Die Gewerkschaften verkommen endgültig zu rein ständischen Vertretungen
kleiner werdender Schichten von Arbeiteraristokraten. Traditionelle Kampf-
und Denkgewohnheiten werden obsolet, und so kann es nicht überraschen,
wenn die traditionelle Linke, und dazu gehört inzwischen auch fast
das ganze Spektrum der aus der Neuen Linken hervorgegangenen Organisationsansätze,
in Jammern und Wehklagen versinkt und das Ende einer überholten Arbeiterformation
bzw. die Neuzusammensetzung der Klasse durch das Kapital mit dem Ende jeder
Arbeiterbewegung überhaupt verwechselt. Mit ihrem mangelhaften theoretischen
Rüstzeug ist sie weder in der Lage, die ganze Tragweite dieser Entwicklung
zu erfassen, noch die revolutionären Möglichkeiten zu begreifen,
die in ihr stecken. Die vereinigte Linke stolpert in gewohnter Weise in
Ritterrüstung übers inzwischen atomare Schlachtfeld und greint,
weil ihr doch dunkel die eigene Don-Quichotterie dämmert. Doch das
nur nebenbei.
Das Kapital hebt bekanntermaßen seine Widersprüche nur auf,
um sie desto gründlicher auf neuer Stufenleiter zu setzen. Die Umstrukturierung
der Arbeiterklasse zieht zwar dem revolutionären Marxismus das alte
Schlachtfeld unter den Füßen weg, doch nur, um ein neues, entwickelteres
zu errichten. Dieses noch jungfräuliche Terrain gilt es zu erforschen.

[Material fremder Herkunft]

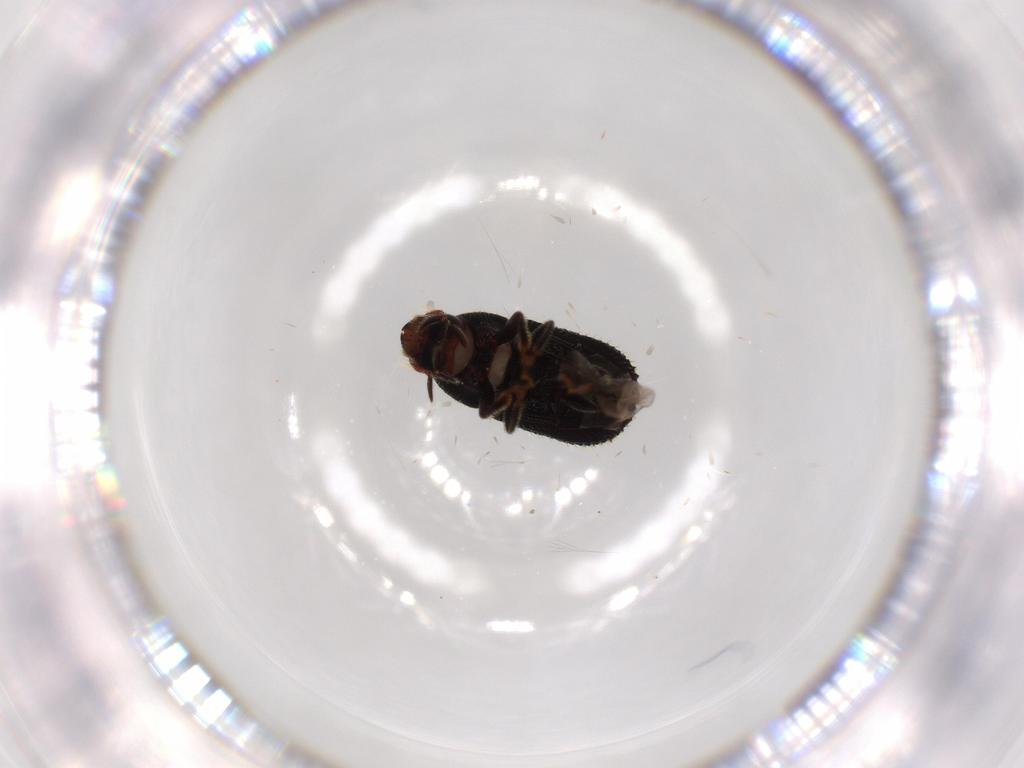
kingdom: Animalia
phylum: Arthropoda
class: Insecta
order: Coleoptera
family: Curculionidae
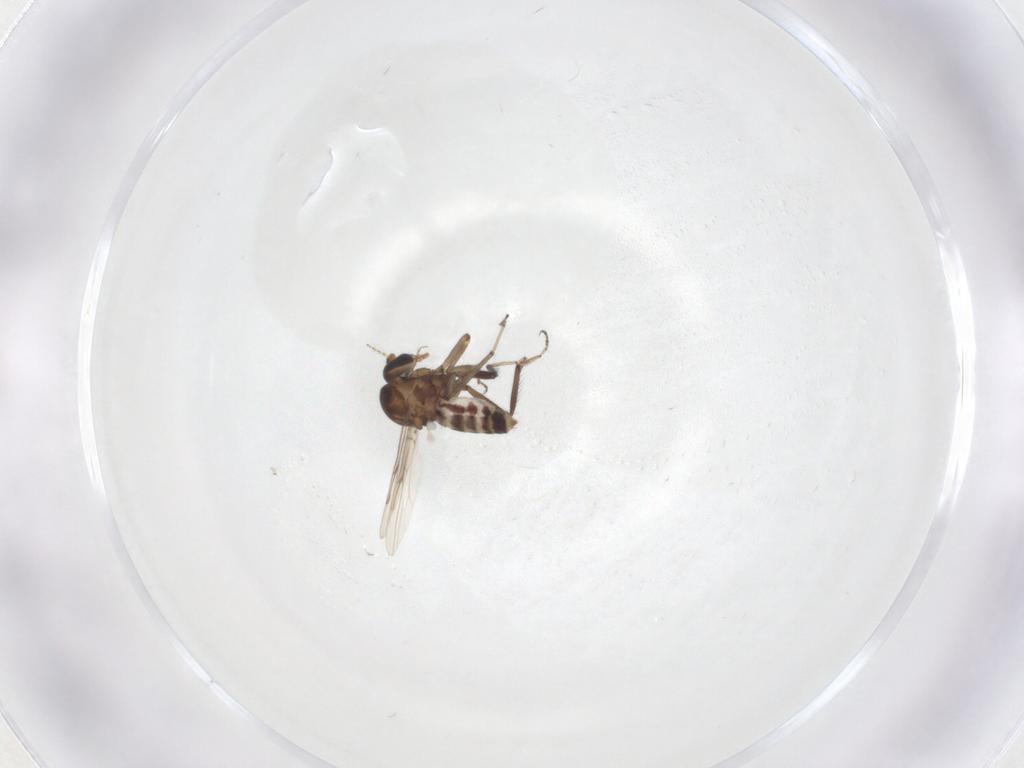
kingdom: Animalia
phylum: Arthropoda
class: Insecta
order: Diptera
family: Ceratopogonidae
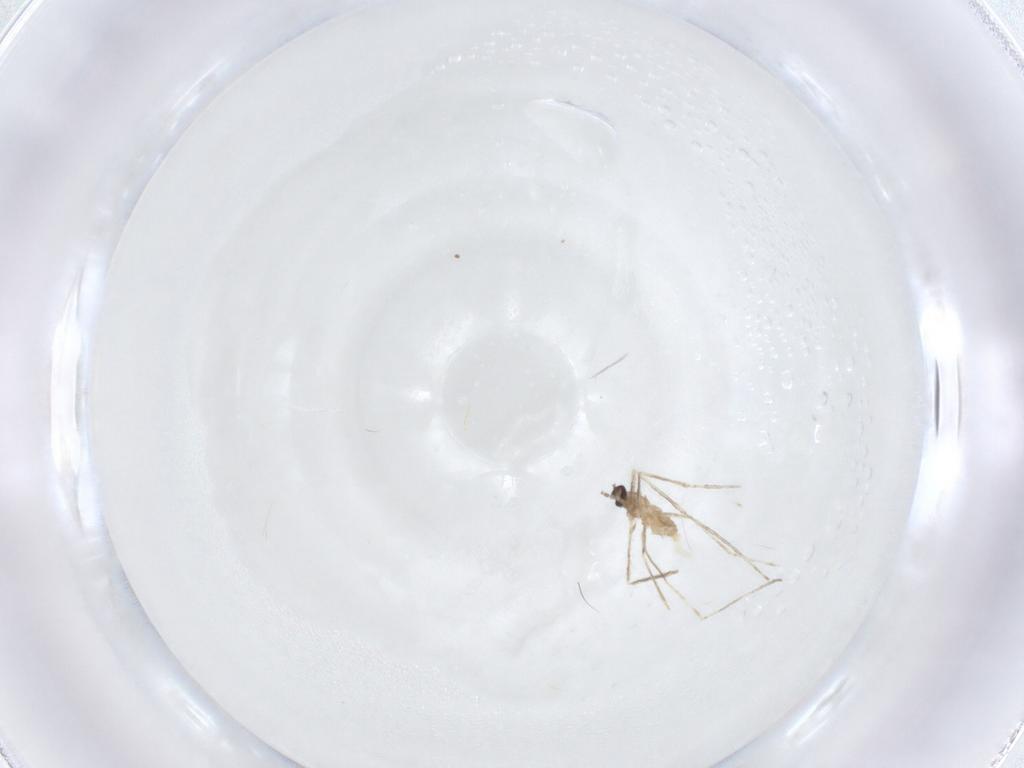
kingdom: Animalia
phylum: Arthropoda
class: Insecta
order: Diptera
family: Cecidomyiidae
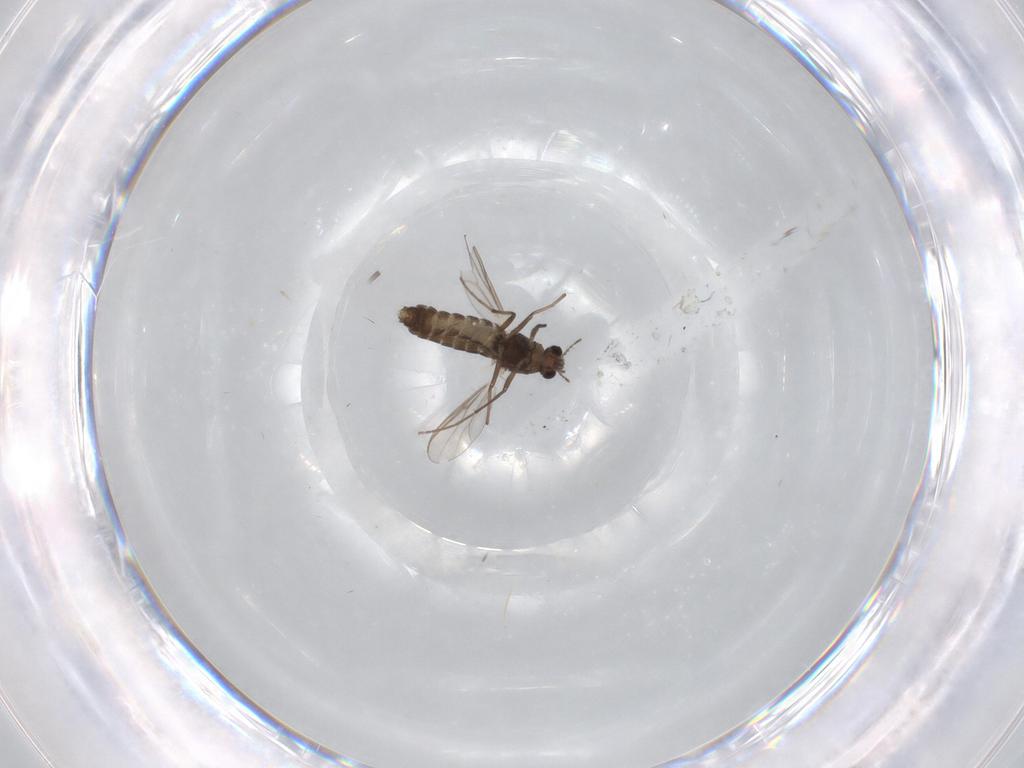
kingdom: Animalia
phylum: Arthropoda
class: Insecta
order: Diptera
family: Chironomidae
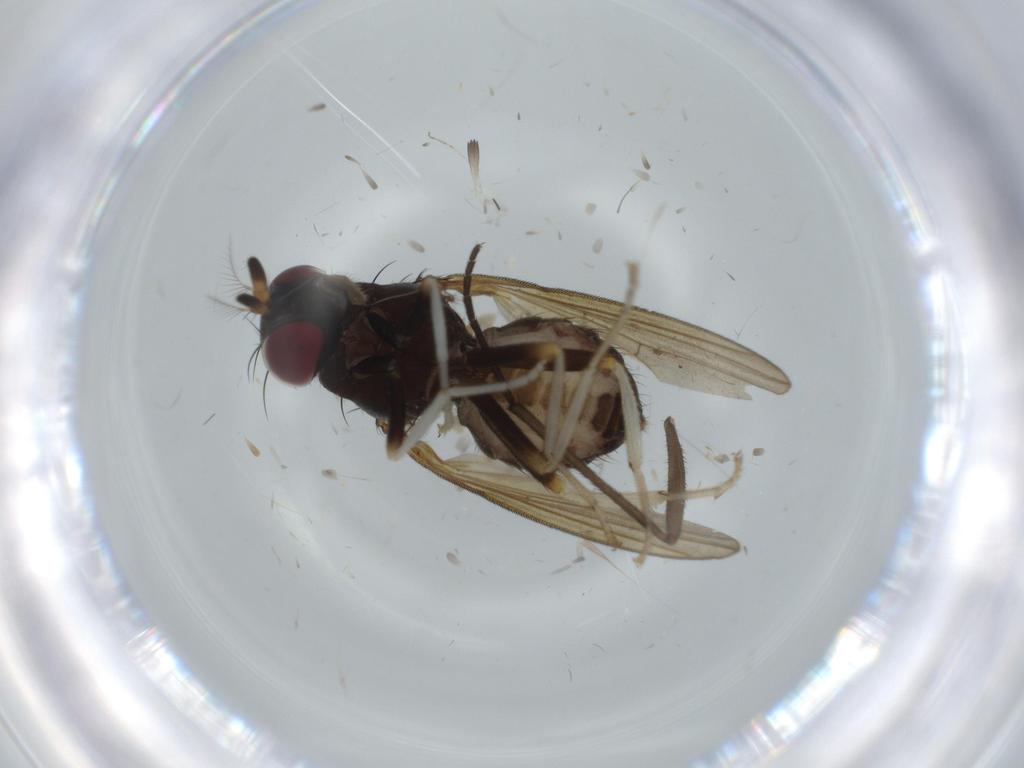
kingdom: Animalia
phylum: Arthropoda
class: Insecta
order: Diptera
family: Lauxaniidae
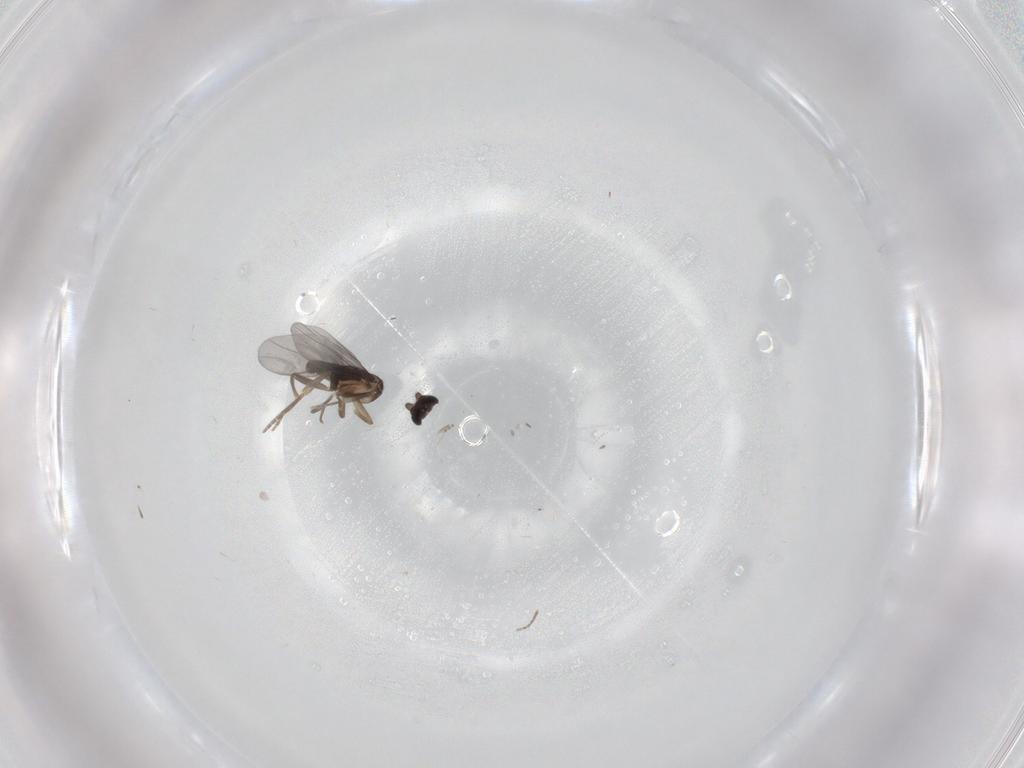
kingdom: Animalia
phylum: Arthropoda
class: Insecta
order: Diptera
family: Cecidomyiidae
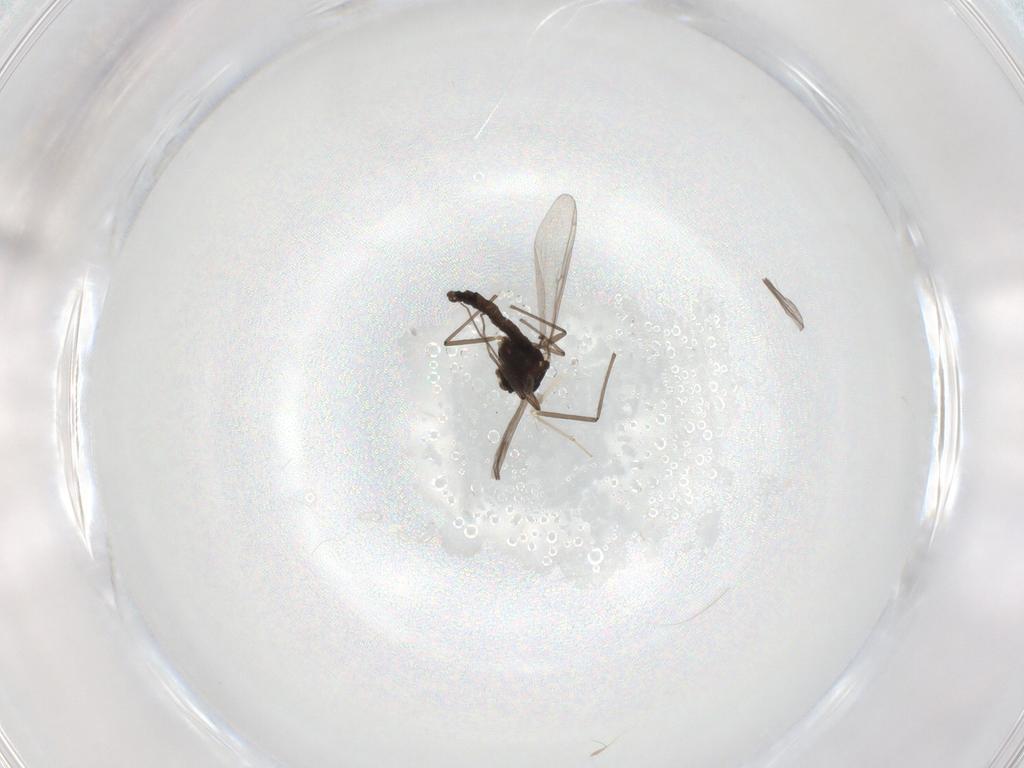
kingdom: Animalia
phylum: Arthropoda
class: Insecta
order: Diptera
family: Chironomidae
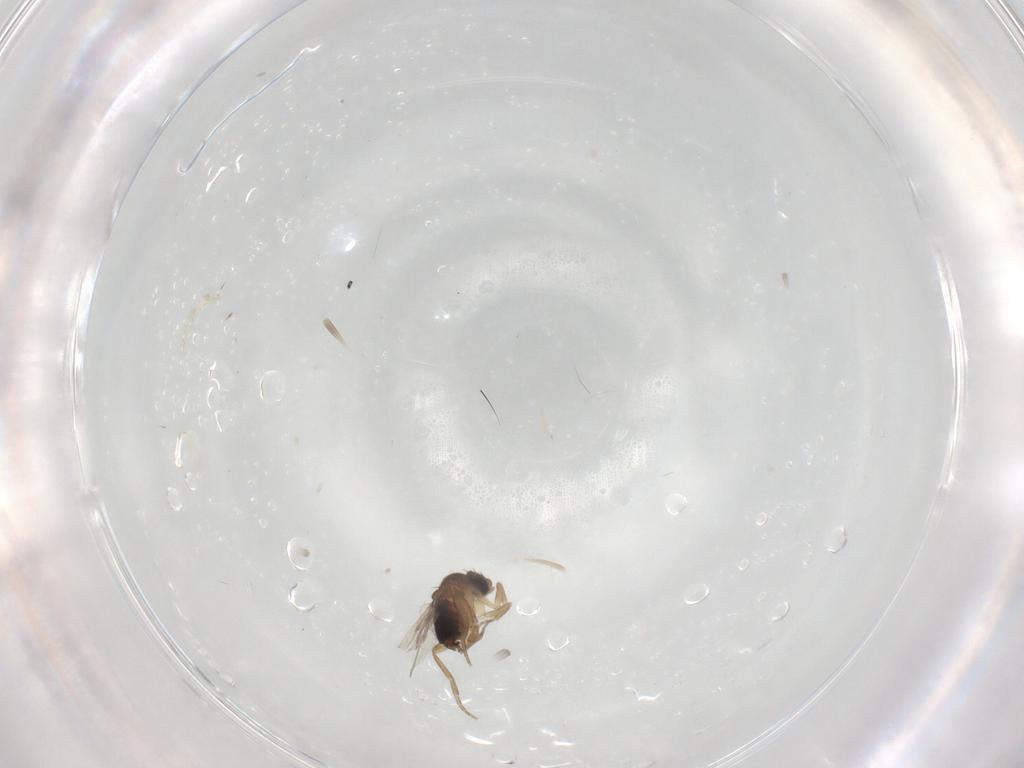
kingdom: Animalia
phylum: Arthropoda
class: Insecta
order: Diptera
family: Phoridae
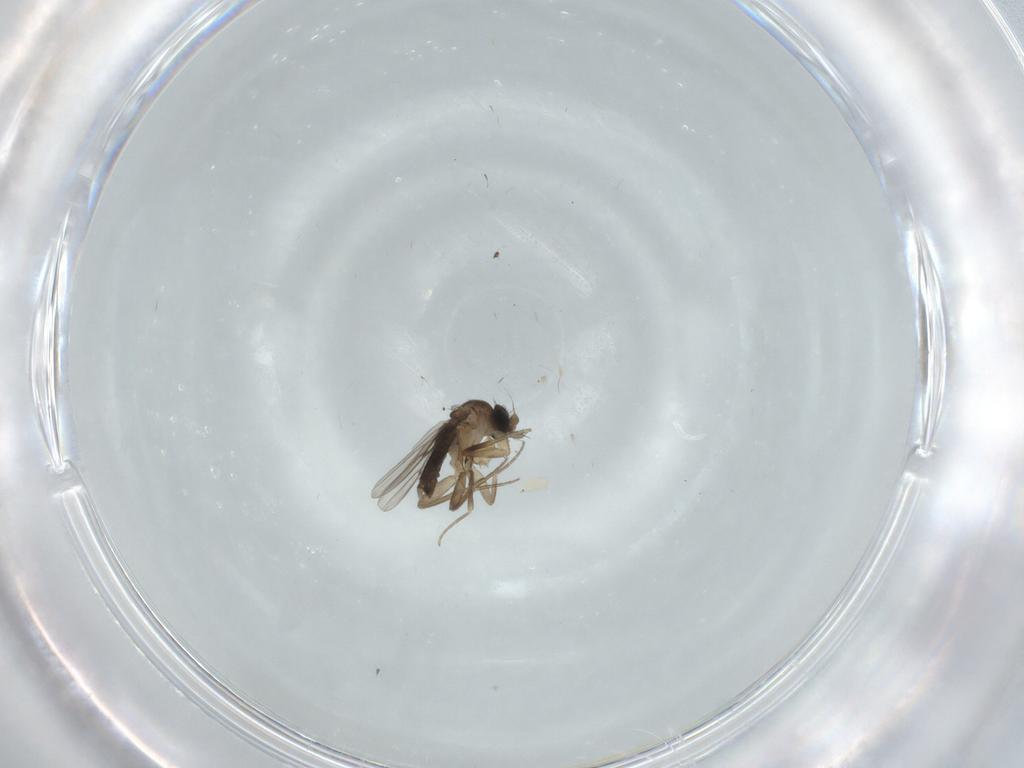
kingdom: Animalia
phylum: Arthropoda
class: Insecta
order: Diptera
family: Phoridae
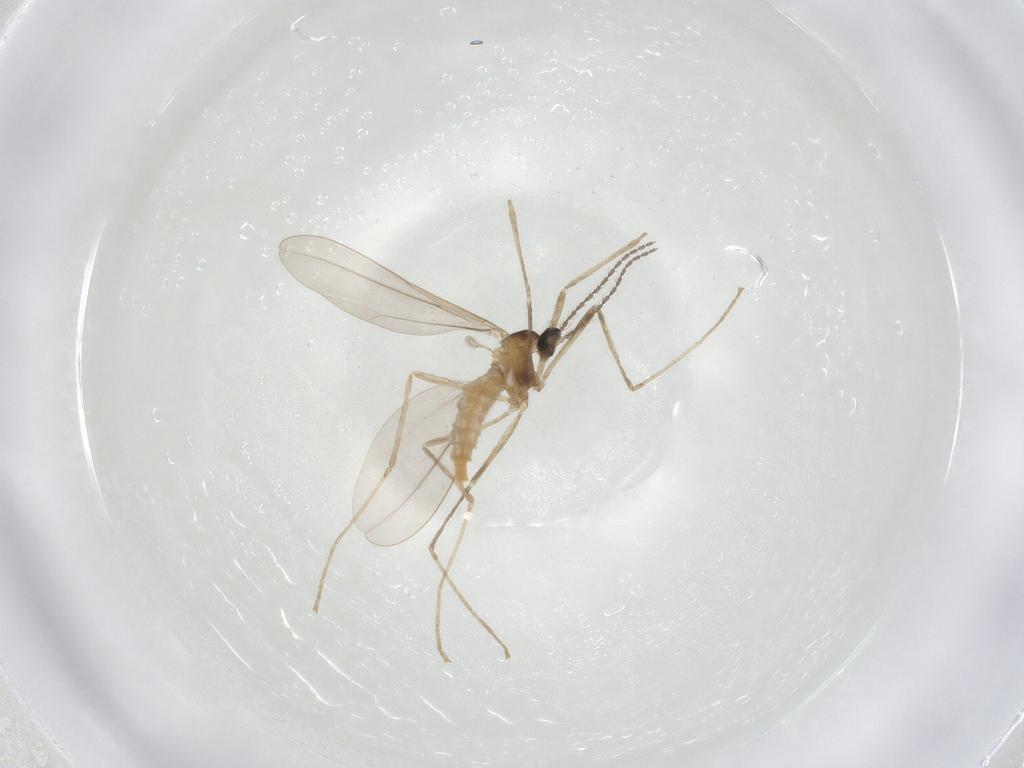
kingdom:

Auf ihm wird sich der revolutionäre Marxismus neu bewähren müssen.
Eins ist klar: Die vom Kapital weitergetriebene Vergesellschaftung
zwingt die zukünftigen proletarischen Kämpfe, wollen sie mehr
sein als bloße Karikatur, auf einem Niveau von Allgemeinheit zu beginnen,
das der traditionellen Arbeiterbewegung auch in ihren entwickelteren Formen
fremd geblieben ist. So ist z.B. der internationalistische Charakter einer
neuen Arbeiterbewegung von vornherein als unumgängliche Notwendigkeit
gesetzt und nicht wie einst bloß moralischer Anspruch. Ähnliches
gilt aber genauso innerhalb der einzelnen Nationen und ihren Märkten;
und auch die politische Seite (Staatseingriffe usw.) ist enger an die ökonomischen
Kämpfe angeschlossen denn je. Der traditionellen Trennung von politischen
und ökonomischen Kämpfen bietet sich objektiv wenig Raum. Vor
diesem Hintergrund verschiebt sich die Dialektik von Spontaneität
und Organisation, und die theoretische Seite des Kampfes wird zur conditio
sine qua non. Hier klaffen allerdings keine Lücken, sondern Abgründe.